__Source document__

- - - -

Non-performing assets increased during the quarter by $33 million to $143 million and represented 0.94% of total assets, compared with 0.68% at year-end 2006 and 0.22% a year ago."

xofruitcake, I'd have two concerns with that. First, look at the rate of increase in NPAs. Reserves are supposed to project out for the next 12 months. You're assuming that 0.94 is the rate over the next year, not just the rate this quarter. But the trendline doesn't justify that to me.

Second, the issue (as the OTS notes) with neg am is that their NPA numbers can be very deceiving: the whole point of neg am is to have a loan that can be in trouble before it appears to be in trouble (i.e., the borrower starts making minimum payments where another borrower with a regularly amortizing loan would just stop making payments). So the rate of increase in capitalized balances must suggest to you that things are not all well for the future. The only thing in my mind that could justify DSL's reserves is the belief that it won't blow up until at least Q207. That doesn't comfort me any.

- - - -

__What to do__
(a) Retype the comment about non-performing assets from "Second, the issue" up to and including "comfort me any.".
(b) Answer these from the comment about non-performing assets:
(i) By how much did non-performing assets increase during the quarter?
(ii) How far ahead are reserves supposed to project?
(iii) Who is named as noting the issue with neg am?
(c) Carry on the comment about non-performing assets from where it stops.

- - - -

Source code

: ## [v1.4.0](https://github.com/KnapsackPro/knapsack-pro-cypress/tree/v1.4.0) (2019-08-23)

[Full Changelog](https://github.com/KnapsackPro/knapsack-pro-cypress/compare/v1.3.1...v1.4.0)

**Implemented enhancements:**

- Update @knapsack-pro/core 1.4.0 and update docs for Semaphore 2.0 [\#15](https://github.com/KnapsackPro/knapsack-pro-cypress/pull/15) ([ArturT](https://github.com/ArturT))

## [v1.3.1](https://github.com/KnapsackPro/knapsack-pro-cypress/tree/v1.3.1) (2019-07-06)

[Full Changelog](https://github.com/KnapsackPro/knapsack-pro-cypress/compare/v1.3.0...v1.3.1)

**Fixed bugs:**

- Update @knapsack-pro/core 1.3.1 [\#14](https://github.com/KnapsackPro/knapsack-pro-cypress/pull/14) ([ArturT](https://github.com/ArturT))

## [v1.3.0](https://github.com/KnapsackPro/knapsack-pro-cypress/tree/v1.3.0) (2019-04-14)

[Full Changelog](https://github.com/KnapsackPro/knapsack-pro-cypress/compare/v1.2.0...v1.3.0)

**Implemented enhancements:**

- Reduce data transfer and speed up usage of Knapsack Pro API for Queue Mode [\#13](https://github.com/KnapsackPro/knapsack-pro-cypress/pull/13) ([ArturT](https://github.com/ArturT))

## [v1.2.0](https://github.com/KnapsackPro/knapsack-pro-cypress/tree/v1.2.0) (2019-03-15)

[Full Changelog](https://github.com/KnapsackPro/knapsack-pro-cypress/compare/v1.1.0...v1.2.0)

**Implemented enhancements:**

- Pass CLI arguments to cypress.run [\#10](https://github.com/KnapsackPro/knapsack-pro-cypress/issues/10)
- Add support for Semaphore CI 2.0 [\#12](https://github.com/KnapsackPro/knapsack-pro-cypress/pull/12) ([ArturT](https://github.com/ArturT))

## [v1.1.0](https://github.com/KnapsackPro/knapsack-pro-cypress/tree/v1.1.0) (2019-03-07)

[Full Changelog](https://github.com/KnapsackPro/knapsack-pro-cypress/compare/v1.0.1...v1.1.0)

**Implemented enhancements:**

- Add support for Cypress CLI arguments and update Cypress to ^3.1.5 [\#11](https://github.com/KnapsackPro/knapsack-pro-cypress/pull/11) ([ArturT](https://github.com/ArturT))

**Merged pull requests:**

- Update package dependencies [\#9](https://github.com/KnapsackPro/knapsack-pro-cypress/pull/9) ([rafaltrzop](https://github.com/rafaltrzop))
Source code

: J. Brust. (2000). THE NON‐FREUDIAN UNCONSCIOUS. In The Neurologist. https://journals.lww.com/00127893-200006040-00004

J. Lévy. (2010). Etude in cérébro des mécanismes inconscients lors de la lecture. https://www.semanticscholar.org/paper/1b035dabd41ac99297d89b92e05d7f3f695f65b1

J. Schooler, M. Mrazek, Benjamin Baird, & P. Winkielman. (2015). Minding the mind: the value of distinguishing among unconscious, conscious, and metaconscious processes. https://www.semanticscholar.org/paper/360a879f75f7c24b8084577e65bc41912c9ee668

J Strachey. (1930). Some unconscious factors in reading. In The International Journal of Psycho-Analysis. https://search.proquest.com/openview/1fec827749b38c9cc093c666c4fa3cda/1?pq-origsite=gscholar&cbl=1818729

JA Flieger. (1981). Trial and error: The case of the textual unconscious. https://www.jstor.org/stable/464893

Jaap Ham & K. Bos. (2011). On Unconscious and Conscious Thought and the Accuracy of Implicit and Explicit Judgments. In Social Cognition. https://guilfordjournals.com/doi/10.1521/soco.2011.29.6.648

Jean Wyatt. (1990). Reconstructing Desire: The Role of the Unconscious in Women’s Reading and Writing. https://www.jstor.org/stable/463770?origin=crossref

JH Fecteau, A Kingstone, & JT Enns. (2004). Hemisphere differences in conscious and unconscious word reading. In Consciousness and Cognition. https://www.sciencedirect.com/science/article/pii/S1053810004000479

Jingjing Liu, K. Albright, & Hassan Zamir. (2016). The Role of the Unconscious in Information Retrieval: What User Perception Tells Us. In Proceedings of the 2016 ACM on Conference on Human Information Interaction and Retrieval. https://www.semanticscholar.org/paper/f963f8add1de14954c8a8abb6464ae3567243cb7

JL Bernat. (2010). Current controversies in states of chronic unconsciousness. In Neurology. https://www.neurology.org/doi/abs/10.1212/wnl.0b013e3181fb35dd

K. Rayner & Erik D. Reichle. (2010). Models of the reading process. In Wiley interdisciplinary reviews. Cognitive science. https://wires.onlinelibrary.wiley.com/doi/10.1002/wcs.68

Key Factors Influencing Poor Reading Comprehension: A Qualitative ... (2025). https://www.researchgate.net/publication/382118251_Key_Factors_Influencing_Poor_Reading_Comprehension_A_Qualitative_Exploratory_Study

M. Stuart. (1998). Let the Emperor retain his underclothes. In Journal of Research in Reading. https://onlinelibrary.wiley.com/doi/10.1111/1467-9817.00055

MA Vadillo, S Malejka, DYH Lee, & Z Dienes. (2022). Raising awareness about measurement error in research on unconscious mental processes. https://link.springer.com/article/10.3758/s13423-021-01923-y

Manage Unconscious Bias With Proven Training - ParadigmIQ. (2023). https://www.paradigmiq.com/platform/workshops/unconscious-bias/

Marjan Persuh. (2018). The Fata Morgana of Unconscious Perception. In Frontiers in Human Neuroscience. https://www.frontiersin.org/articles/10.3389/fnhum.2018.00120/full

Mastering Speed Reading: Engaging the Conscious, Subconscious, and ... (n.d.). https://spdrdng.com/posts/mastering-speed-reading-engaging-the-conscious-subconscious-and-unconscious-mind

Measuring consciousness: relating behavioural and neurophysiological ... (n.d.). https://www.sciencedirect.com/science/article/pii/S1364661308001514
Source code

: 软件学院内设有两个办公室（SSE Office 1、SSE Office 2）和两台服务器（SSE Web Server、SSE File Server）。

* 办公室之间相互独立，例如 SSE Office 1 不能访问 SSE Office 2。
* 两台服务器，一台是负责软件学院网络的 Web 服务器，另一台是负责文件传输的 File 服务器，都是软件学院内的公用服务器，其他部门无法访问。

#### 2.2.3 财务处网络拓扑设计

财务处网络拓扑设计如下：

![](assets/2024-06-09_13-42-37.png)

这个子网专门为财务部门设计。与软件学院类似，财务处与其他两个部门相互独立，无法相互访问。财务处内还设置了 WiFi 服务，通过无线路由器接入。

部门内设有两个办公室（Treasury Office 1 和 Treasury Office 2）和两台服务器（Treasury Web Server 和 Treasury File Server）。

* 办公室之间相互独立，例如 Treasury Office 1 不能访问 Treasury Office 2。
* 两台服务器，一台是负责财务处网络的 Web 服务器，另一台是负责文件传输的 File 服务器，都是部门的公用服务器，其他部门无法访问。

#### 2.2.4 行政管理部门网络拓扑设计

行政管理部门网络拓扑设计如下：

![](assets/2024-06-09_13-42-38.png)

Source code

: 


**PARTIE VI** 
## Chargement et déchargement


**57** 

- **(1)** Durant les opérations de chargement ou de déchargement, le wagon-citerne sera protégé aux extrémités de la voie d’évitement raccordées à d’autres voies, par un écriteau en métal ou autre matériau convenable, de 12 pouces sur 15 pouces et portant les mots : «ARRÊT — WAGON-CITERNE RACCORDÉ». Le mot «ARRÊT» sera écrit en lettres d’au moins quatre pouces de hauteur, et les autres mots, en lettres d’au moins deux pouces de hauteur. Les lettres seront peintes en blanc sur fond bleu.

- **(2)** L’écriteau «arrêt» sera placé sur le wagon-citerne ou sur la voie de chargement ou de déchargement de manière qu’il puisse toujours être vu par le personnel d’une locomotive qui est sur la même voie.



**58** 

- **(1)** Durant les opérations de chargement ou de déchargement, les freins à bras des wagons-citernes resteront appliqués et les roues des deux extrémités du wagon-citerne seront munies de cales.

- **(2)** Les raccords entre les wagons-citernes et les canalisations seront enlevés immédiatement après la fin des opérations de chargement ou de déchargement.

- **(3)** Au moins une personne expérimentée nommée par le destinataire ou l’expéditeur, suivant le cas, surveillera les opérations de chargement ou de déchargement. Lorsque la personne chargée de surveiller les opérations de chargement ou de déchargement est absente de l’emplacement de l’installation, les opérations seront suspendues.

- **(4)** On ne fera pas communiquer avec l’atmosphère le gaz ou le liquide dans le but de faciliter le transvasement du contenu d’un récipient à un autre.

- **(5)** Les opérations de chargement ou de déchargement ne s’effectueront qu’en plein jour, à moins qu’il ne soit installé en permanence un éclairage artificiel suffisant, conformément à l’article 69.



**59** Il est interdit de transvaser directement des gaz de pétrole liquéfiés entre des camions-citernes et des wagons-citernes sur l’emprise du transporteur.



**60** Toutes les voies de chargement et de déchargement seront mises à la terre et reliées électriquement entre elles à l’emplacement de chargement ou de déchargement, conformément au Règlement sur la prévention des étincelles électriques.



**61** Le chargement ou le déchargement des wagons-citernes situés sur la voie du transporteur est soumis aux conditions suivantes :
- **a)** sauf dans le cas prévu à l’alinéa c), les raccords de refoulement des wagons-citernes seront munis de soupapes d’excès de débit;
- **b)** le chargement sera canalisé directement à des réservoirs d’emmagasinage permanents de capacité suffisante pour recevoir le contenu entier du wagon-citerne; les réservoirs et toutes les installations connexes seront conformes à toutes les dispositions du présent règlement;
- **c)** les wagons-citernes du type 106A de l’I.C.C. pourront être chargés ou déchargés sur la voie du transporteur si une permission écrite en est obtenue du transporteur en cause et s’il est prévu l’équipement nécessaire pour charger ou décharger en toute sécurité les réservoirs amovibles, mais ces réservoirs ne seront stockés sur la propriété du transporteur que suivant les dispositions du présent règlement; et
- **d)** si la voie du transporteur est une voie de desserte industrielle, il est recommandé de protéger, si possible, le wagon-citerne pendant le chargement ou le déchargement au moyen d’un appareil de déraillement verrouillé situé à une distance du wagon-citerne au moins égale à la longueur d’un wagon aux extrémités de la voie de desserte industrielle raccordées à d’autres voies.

- - - -

__Task answers__
(a)
Second, the issue (as the OTS notes) with neg am is that their NPA numbers can be very deceiving: the whole point of neg am is to have a loan that can be in trouble before it appears to be in trouble (i.e., the borrower starts making minimum payments where another borrower with a regularly amortizing loan would just stop making payments). So the rate of increase in capitalized balances must suggest to you that things are not all well for the future. The only thing in my mind that could justify DSL's reserves is the belief that it won't blow up until at least Q207. That doesn't comfort me any.

(b)
(i) $33 million
(ii) The next 12 months
(iii) The OTS

(c)
Downey's negam loans recast at 110% of original balance, unlike First Federal's which recast at 125%. Many of Downey's loans, especially those with margins over 3.0%, which seems to be the majority, will be recasting shortly, in a time frame of 24-36 months from origination, instead of the 5 years that the borrowers originally planned on. The new amortizing payments for the remaining term can be up to triple the current payments, depending on start rate, underlying index and margin.With values declining, the main option open to many borrowers will be to stay in the property, paying the minimum payment, which is a good deal less than what a comparable property would rent for, and then let the property go into foreclosure when it recasts.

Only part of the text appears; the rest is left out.